Also, the price of failure in the US was being fired or demoted, the price of failure in the USSR on high level project was being sent to Siberia (or reassigned to a new work place, as they were saying). And you could not really pick a place where to live in the USSR, after getting your degree, you were assigned to a certain factory, where you work for the rest of your life.
Someone's been drinking the kool-aid. I know people who actually lived in the USSR, it wasn't like that at all. If you look at the history of the Russian space programme you can see that there were failures, but it was understood that the task was difficult and things would go wrong. Obviously there was pressure from the military for military applications, the same as in the US.
Yes same here. I know someone from the Ukraine that lives here in the UK now through his son (who both incidentally just bailed thanks to the war over there). He was actually involved in the old USSR space programme between about 1965-1985 as a mechanical engineer working on support equipment. Three things he told me...

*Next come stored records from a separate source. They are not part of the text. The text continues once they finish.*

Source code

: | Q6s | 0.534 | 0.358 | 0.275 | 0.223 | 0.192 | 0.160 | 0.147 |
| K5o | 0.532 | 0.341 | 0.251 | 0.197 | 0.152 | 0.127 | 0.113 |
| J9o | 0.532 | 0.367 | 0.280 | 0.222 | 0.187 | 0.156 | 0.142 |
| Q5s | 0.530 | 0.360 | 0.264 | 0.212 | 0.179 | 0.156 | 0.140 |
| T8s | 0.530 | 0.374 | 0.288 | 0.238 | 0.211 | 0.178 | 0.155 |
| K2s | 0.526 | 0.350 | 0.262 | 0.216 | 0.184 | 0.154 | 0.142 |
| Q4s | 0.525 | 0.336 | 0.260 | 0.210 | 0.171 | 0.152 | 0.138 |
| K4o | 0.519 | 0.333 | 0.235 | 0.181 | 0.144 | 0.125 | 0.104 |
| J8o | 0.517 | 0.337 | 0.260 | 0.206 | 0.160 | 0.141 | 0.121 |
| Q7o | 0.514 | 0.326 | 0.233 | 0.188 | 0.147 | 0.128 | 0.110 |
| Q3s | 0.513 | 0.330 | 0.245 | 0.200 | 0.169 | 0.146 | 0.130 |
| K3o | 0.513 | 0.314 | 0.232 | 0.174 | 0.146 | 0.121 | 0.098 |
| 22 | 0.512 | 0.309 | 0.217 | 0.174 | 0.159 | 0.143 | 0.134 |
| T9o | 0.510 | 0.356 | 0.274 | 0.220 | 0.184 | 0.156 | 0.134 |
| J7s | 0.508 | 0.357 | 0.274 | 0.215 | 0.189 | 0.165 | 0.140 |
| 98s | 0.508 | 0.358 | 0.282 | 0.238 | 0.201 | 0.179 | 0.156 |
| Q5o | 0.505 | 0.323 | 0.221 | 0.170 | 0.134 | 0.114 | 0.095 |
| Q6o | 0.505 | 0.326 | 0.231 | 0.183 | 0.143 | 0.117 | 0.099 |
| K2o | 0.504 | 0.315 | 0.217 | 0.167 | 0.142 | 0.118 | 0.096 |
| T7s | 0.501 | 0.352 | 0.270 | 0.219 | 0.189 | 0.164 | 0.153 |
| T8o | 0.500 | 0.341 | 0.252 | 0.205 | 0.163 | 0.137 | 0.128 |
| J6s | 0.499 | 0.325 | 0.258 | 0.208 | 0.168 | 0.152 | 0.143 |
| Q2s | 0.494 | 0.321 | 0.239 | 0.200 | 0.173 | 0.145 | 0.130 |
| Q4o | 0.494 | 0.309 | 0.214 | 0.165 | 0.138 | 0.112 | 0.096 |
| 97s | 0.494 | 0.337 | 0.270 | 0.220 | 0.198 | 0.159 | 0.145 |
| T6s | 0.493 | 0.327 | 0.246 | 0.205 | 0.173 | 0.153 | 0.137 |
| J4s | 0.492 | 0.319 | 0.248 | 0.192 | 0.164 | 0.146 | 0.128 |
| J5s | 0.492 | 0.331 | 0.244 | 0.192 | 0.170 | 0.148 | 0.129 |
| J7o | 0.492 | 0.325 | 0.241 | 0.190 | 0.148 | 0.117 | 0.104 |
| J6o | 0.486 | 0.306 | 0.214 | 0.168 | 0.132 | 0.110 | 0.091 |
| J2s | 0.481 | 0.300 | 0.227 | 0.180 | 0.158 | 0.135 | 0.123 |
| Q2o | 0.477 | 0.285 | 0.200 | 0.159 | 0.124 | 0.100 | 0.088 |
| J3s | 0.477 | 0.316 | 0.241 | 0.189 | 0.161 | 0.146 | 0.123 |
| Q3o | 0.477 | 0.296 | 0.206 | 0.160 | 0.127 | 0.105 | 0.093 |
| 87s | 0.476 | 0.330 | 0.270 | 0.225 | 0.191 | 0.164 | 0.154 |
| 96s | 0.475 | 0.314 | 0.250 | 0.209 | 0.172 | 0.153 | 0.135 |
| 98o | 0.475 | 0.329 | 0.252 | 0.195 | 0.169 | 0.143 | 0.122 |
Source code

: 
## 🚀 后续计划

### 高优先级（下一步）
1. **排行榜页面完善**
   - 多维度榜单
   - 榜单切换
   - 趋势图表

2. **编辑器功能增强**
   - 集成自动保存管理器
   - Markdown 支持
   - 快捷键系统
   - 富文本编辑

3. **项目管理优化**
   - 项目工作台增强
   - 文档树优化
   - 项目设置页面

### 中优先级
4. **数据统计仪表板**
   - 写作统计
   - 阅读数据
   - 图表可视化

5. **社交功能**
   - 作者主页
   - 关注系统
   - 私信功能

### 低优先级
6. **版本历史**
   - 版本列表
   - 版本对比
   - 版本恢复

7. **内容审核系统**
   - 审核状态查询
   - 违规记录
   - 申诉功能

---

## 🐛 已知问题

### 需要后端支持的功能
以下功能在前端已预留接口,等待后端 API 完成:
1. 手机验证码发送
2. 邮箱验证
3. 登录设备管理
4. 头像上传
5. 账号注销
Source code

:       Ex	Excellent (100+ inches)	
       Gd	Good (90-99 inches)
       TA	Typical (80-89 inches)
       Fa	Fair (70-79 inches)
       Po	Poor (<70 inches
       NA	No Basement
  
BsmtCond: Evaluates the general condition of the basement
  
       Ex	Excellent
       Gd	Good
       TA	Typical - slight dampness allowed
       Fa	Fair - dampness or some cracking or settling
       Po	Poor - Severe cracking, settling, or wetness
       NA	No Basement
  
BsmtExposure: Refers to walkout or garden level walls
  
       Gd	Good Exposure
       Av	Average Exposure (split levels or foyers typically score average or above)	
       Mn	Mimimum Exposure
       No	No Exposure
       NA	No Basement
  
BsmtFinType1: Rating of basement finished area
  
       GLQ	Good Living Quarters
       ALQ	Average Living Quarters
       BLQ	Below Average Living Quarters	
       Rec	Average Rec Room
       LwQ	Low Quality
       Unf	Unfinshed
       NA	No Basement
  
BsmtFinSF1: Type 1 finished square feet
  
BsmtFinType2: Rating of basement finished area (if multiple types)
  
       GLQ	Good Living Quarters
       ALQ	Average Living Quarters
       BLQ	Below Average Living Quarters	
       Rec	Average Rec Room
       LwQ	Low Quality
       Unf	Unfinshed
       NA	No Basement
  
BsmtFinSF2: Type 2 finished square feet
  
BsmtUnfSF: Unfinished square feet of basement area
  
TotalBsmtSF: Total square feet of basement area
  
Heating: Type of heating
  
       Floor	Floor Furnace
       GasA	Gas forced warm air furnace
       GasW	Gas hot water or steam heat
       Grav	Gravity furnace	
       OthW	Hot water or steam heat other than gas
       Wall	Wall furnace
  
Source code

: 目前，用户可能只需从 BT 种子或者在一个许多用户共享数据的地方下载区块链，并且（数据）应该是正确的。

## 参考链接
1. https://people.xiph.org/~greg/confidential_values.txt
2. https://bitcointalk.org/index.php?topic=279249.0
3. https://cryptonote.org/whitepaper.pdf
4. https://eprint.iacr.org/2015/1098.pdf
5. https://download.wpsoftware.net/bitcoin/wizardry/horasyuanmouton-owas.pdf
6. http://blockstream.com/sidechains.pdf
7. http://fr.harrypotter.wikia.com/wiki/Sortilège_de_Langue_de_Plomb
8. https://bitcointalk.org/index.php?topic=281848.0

1. There was lots of pressure but no one was punished for failure unless it was due to complete negligence or incompetence and that usually just ended up as demotion to positions such as chef and cleaner. Failure was expected as a whole and those who manned the craft were aware they'd probably end up toast. It was a great honor to either end up toast or survive and their families would be rewarded either way. Plus it was rather cool. There was definitely a cool factor. Plus they were mostly Orthodox Christians which meant they thought they were going to heaven anyway...
2. The tech was pretty advanced at the time. They had access to everything that anyone else had. They had pretty good clones of western equipment. They'd just started buying in things like VAX minicomputer clones from VEB state run companies in East Germany when they wall came down (which was when he left) to run simulations on. They had Fortran and all sorts available to them. Most of the equipment they used was cloned American tools.
3. This one is my favourite... they were very social and everyone knew everyone and everyone drank together from officers to engineers to cleaners. Outside of the day job, everyone was equal.
Now I've worked with a lot of people from Russian and former Russian states and they're all pretty good people as a whole. Don't ever challenge them to a drinking competition though; that stereotype has left me unconscious under numerous tables before. Also poker. They're shit hot at poker. Well shit hotter than me.
Not the Russia I suspect you see elsewhere.